There is only one option according to theses calculations (not considering other isomorphic equivalence relations).

Answer 3

Hints: An equivalence relation must be reflexive, symmetric, and transitive.

Reflexivity requires that we include $(x,x)$ for each $x$ in our set; that accounts for $7$ ordered pairs in $R$, leaving us $22$ to work with.

Now, all remaining pairs are of the form $(x,y)$ where $x\neq y$. But, whenever we include $(x,y)$ with $x\neq y$, we must also include the (distinct!) pair $(y,x)$, in order to be symmetric. So, we need to choose $11$ unordered pairs $\{x,y\}$ of distinct elements, and place both $(x,y)$ and $(y,x)$ in $R$.

So, what you really need to count here is how many ways you can choose these $11$ unordered pairs of elements such that transitivity is preserved -- that is, whenever we include the unordered pairs $\{x,y\}$ and $\{y,z\}$, where $x,y,z$ are distinct, we must also include the unordered pair $\{x,z\}$.

From here, my suggestion is to think about the equivalence classes on your set (call it $X$) induced by $R$. If an equivalence class consists of the elements $x_1,\ldots,x_n$, then $(x_i,x_j),(x_j,x_i)\in R$ for every $i\neq j$. Further, there are no relations $(x,y)$ between elements in different equivalence classes.

An equivalence class of size $1$ doesn't account for any new elements of $R$.

An equivalence class of size $2$ (say $\{x,y\}$) requires two relations, $(x,y)$ and $(y,x)$.

An equivalence class $\{x,y,z\}$ requires that we insert $(x,y)$, $(y,x)$, $(x,z)$, $(z,x)$, $(y,z)$, and $(z,y)$, for six total relations.

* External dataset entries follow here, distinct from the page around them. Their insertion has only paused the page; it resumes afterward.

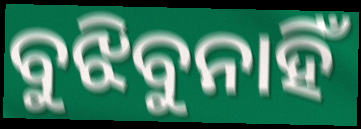
ବୁଝିବୁନାହିଁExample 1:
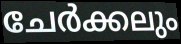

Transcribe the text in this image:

ചേർക്കലും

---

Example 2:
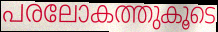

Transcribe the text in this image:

പരലോകത്തുകൂടെ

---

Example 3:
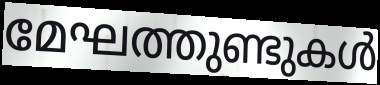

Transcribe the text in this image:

മേഘത്തുണ്ടുകൾ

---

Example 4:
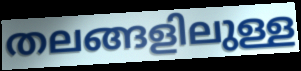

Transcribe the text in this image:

തലങ്ങളിലുള്ള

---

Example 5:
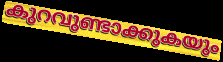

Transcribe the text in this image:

കുറവുണ്ടാക്കുകയും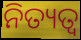
ନିତ୍ୟତ୍ୱ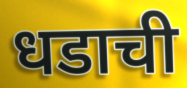
धडाची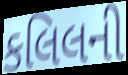
કલિલની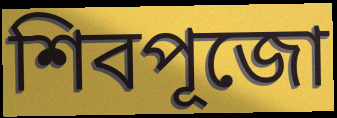
শিবপূজো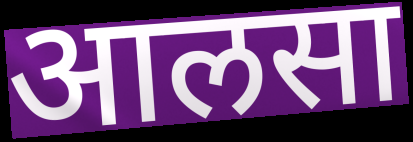
आलसा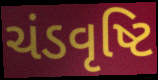
ચંડવૃષ્ટિ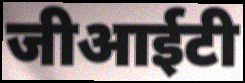
जीआईटी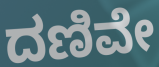
ದಣಿವೇ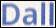
Dall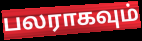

And so on. Can you find a formula for the number of relations required to account for an equivalence class of size $n$?

The total number of relations (other than the reflexive relations $(x,x)$, ...) is just the sum of the number of relations required for each of its equivalence classes. So, you need to find a formula for how many relations are required to have $k$ equivalence classes of sizes $n_1,\ldots,n_k$, and figure out how to make this $22$.

Answer 4

Hint:

If $\cal R$ is a solution , let $k$ the number of cosets: then if $n_1,...,n_k$ are numbers of elements of theses cosets we have :$$|R|=29 = n_1^2 + \cdots + n_k^2$$ the maximum value of $k$ is $7$ who corresponds to the trivial equivalence having $7$ cosets.

we have $n_1 \leq 5$ because $6^2=36 > 29$.

If $n_1=5$ then $n_1^2=25$ this gives $2$ cosets with $5$ elements for the firts end $2$ for the second. The number of theses solutions is : $\binom{7}{5}=\binom 72 = 21$

You can discuss the others caes like this .. you can simplify the discussion by giving the minimum and maximum value of $n_k$ using:

$$\sum_{i=1}^k n_i= 7,\sum_{i=1}^k n_i^2= 29 ,k \min(n_i) \leq 7 \leq k \max (n_i),k \min(n_i^2) \leq 29 \leq k \max (n_i^2)$$

Answer 5

I'm doing the same homework as User110064.

So, if I have understood this correctly, the number 7 can be partitioned in 15 different ways:

7, 6+1, 5+2, 5+1+1, 4+3, 4+2+1, 4+1+1+1, 3+3+1, 3+2+2, 3+2+1+1, 3+1+1+1+1, 2+2+2+1, 2+2+1+1+1, 2+1+1+1+1+1, 2+1+1+1+1+1+1, 1+1+1+1+1+1+1+1

And the only partition satisfying that the squared sum of the elements equals 29 is 5+2. Hence, the number of equivalence relations R on the set (of size 7) such that |R|=29 is one. Is this correct?